* **TASK TO COMPLETE**
Reproduce every line of the data below word for word, changing nothing.

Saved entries

*** Block opens ***

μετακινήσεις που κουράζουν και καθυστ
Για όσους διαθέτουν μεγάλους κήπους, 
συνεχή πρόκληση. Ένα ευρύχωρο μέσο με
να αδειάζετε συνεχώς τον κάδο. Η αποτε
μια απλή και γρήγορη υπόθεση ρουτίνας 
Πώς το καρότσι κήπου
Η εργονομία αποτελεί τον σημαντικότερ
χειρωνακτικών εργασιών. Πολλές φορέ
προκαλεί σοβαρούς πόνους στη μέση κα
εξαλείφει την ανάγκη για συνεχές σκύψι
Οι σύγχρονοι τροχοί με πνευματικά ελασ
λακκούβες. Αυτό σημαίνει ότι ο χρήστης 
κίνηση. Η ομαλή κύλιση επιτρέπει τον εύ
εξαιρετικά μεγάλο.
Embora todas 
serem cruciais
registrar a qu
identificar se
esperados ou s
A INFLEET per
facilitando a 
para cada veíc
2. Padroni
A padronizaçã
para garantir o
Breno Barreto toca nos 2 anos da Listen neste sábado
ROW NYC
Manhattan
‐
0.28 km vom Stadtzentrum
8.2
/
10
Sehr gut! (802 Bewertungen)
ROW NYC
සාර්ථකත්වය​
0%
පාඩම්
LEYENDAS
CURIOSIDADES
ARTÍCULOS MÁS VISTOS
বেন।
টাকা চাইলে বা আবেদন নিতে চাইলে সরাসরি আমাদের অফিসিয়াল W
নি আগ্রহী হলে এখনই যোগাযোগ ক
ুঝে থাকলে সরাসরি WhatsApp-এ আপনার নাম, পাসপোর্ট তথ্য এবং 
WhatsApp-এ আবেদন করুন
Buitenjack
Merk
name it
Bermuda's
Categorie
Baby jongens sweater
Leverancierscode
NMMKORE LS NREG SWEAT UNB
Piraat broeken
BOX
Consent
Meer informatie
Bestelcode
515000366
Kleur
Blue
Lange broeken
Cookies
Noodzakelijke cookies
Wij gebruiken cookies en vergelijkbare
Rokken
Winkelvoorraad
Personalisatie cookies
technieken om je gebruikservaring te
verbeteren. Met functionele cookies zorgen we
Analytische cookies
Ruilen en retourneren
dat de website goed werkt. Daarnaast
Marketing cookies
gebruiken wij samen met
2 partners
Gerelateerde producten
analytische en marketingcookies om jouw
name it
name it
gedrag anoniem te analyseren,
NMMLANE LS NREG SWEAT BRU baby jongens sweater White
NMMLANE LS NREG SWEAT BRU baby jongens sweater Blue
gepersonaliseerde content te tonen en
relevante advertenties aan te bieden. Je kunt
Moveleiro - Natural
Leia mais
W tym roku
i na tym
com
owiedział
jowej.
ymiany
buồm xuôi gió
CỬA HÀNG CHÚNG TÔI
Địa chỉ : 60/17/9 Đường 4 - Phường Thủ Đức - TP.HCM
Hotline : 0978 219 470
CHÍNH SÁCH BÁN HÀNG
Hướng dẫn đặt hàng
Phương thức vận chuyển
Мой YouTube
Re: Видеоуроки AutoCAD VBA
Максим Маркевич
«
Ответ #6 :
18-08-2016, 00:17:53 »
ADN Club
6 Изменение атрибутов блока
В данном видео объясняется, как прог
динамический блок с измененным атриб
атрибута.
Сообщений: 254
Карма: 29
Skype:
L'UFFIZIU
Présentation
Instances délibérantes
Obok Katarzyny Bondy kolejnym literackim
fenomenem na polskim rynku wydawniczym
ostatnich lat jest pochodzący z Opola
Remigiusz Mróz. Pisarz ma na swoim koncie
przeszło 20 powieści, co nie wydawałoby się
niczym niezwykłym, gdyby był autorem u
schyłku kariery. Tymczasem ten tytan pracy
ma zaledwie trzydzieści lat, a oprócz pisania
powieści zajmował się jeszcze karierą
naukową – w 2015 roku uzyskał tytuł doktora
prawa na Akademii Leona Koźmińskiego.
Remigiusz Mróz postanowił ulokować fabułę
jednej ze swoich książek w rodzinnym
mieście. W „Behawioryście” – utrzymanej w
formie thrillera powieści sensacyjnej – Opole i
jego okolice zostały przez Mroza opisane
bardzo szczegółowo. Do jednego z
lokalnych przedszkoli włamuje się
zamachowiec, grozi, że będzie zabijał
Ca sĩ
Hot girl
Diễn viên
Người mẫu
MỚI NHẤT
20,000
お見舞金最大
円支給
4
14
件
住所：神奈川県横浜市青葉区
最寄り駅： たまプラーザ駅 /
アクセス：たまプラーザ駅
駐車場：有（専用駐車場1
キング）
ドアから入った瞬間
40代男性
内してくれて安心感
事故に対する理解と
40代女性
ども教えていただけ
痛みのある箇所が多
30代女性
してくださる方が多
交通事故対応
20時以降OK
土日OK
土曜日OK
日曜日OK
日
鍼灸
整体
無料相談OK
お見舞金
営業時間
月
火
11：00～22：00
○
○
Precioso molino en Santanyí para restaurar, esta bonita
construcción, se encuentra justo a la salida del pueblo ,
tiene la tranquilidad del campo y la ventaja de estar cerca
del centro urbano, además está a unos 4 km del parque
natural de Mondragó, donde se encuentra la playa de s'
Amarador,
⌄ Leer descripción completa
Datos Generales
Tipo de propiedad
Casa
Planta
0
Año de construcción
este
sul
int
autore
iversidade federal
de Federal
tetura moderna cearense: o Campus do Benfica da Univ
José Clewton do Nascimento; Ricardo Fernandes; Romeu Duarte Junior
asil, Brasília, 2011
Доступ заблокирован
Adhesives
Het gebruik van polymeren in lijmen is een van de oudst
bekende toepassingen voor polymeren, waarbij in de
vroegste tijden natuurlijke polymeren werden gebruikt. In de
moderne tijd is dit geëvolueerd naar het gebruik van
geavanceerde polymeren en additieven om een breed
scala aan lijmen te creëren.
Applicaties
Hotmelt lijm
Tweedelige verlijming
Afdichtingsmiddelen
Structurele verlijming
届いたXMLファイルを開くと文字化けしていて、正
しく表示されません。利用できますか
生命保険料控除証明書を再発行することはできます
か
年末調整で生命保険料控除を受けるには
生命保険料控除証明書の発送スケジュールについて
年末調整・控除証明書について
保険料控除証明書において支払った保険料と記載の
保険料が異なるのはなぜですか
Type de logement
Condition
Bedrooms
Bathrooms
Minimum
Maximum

*** Block closes ***

* **TASK OUTPUT**
μετακινήσεις που κουράζουν και καθυστ
Για όσους διαθέτουν μεγάλους κήπους, 
συνεχή πρόκληση. Ένα ευρύχωρο μέσο με
να αδειάζετε συνεχώς τον κάδο. Η αποτε
μια απλή και γρήγορη υπόθεση ρουτίνας 
Πώς το καρότσι κήπου
Η εργονομία αποτελεί τον σημαντικότερ
χειρωνακτικών εργασιών. Πολλές φορέ
προκαλεί σοβαρούς πόνους στη μέση κα
εξαλείφει την ανάγκη για συνεχές σκύψι
Οι σύγχρονοι τροχοί με πνευματικά ελασ
λακκούβες. Αυτό σημαίνει ότι ο χρήστης 
κίνηση. Η ομαλή κύλιση επιτρέπει τον εύ
εξαιρετικά μεγάλο.
Embora todas 
serem cruciais
registrar a qu
identificar se
esperados ou s
A INFLEET per
facilitando a 
para cada veíc
2. Padroni
A padronizaçã
para garantir o
Breno Barreto toca nos 2 anos da Listen neste sábado
ROW NYC
Manhattan
‐
0.28 km vom Stadtzentrum
8.2
/
10
Sehr gut! (802 Bewertungen)
ROW NYC
සාර්ථකත්වය​
0%
පාඩම්
LEYENDAS
CURIOSIDADES
ARTÍCULOS MÁS VISTOS
বেন।
টাকা চাইলে বা আবেদন নিতে চাইলে সরাসরি আমাদের অফিসিয়াল W
নি আগ্রহী হলে এখনই যোগাযোগ ক
ুঝে থাকলে সরাসরি WhatsApp-এ আপনার নাম, পাসপোর্ট তথ্য এবং 
WhatsApp-এ আবেদন করুন
Buitenjack
Merk
name it
Bermuda's
Categorie
Baby jongens sweater
Leverancierscode
NMMKORE LS NREG SWEAT UNB
Piraat broeken
BOX
Consent
Meer informatie
Bestelcode
515000366
Kleur
Blue
Lange broeken
Cookies
Noodzakelijke cookies
Wij gebruiken cookies en vergelijkbare
Rokken
Winkelvoorraad
Personalisatie cookies
technieken om je gebruikservaring te
verbeteren. Met functionele cookies zorgen we
Analytische cookies
Ruilen en retourneren
dat de website goed werkt. Daarnaast
Marketing cookies
gebruiken wij samen met
2 partners
Gerelateerde producten
analytische en marketingcookies om jouw
name it
name it
gedrag anoniem te analyseren,
NMMLANE LS NREG SWEAT BRU baby jongens sweater White
NMMLANE LS NREG SWEAT BRU baby jongens sweater Blue
gepersonaliseerde content te tonen en
relevante advertenties aan te bieden. Je kunt
Moveleiro - Natural
Leia mais
W tym roku
i na tym
com
owiedział
jowej.
ymiany
buồm xuôi gió
CỬA HÀNG CHÚNG TÔI
Địa chỉ : 60/17/9 Đường 4 - Phường Thủ Đức - TP.HCM
Hotline : 0978 219 470
CHÍNH SÁCH BÁN HÀNG
Hướng dẫn đặt hàng
Phương thức vận chuyển
Мой YouTube
Re: Видеоуроки AutoCAD VBA
Максим Маркевич
«
Ответ #6 :
18-08-2016, 00:17:53 »
ADN Club
6 Изменение атрибутов блока
В данном видео объясняется, как прог
динамический блок с измененным атриб
атрибута.
Сообщений: 254
Карма: 29
Skype:
L'UFFIZIU
Présentation
Instances délibérantes
Obok Katarzyny Bondy kolejnym literackim
fenomenem na polskim rynku wydawniczym
ostatnich lat jest pochodzący z Opola
Remigiusz Mróz. Pisarz ma na swoim koncie
przeszło 20 powieści, co nie wydawałoby się
niczym niezwykłym, gdyby był autorem u
schyłku kariery. Tymczasem ten tytan pracy
ma zaledwie trzydzieści lat, a oprócz pisania
powieści zajmował się jeszcze karierą
naukową – w 2015 roku uzyskał tytuł doktora
prawa na Akademii Leona Koźmińskiego.
Remigiusz Mróz postanowił ulokować fabułę
jednej ze swoich książek w rodzinnym
mieście. W „Behawioryście” – utrzymanej w
formie thrillera powieści sensacyjnej – Opole i
jego okolice zostały przez Mroza opisane
bardzo szczegółowo. Do jednego z
lokalnych przedszkoli włamuje się
zamachowiec, grozi, że będzie zabijał
Ca sĩ
Hot girl
Diễn viên
Người mẫu
MỚI NHẤT
20,000
お見舞金最大
円支給
4
14
件
住所：神奈川県横浜市青葉区
最寄り駅： たまプラーザ駅 /
アクセス：たまプラーザ駅
駐車場：有（専用駐車場1
キング）
ドアから入った瞬間
40代男性
内してくれて安心感
事故に対する理解と
40代女性
ども教えていただけ
痛みのある箇所が多
30代女性
してくださる方が多
交通事故対応
20時以降OK
土日OK
土曜日OK
日曜日OK
日
鍼灸
整体
無料相談OK
お見舞金
営業時間
月
火
11：00～22：00
○
○
Precioso molino en Santanyí para restaurar, esta bonita
construcción, se encuentra justo a la salida del pueblo ,
tiene la tranquilidad del campo y la ventaja de estar cerca
del centro urbano, además está a unos 4 km del parque
natural de Mondragó, donde se encuentra la playa de s'
Amarador,
⌄ Leer descripción completa
Datos Generales
Tipo de propiedad
Casa
Planta
0
Año de construcción
este
sul
int
autore
iversidade federal
de Federal
tetura moderna cearense: o Campus do Benfica da Univ
José Clewton do Nascimento; Ricardo Fernandes; Romeu Duarte Junior
asil, Brasília, 2011
Доступ заблокирован
Adhesives
Het gebruik van polymeren in lijmen is een van de oudst
bekende toepassingen voor polymeren, waarbij in de
vroegste tijden natuurlijke polymeren werden gebruikt. In de
moderne tijd is dit geëvolueerd naar het gebruik van
geavanceerde polymeren en additieven om een breed
scala aan lijmen te creëren.
Applicaties
Hotmelt lijm
Tweedelige verlijming
Afdichtingsmiddelen
Structurele verlijming
届いたXMLファイルを開くと文字化けしていて、正
しく表示されません。利用できますか
生命保険料控除証明書を再発行することはできます
か
年末調整で生命保険料控除を受けるには
生命保険料控除証明書の発送スケジュールについて
年末調整・控除証明書について
保険料控除証明書において支払った保険料と記載の
保険料が異なるのはなぜですか
Type de logement
Condition
Bedrooms
Bathrooms
Minimum
Maximum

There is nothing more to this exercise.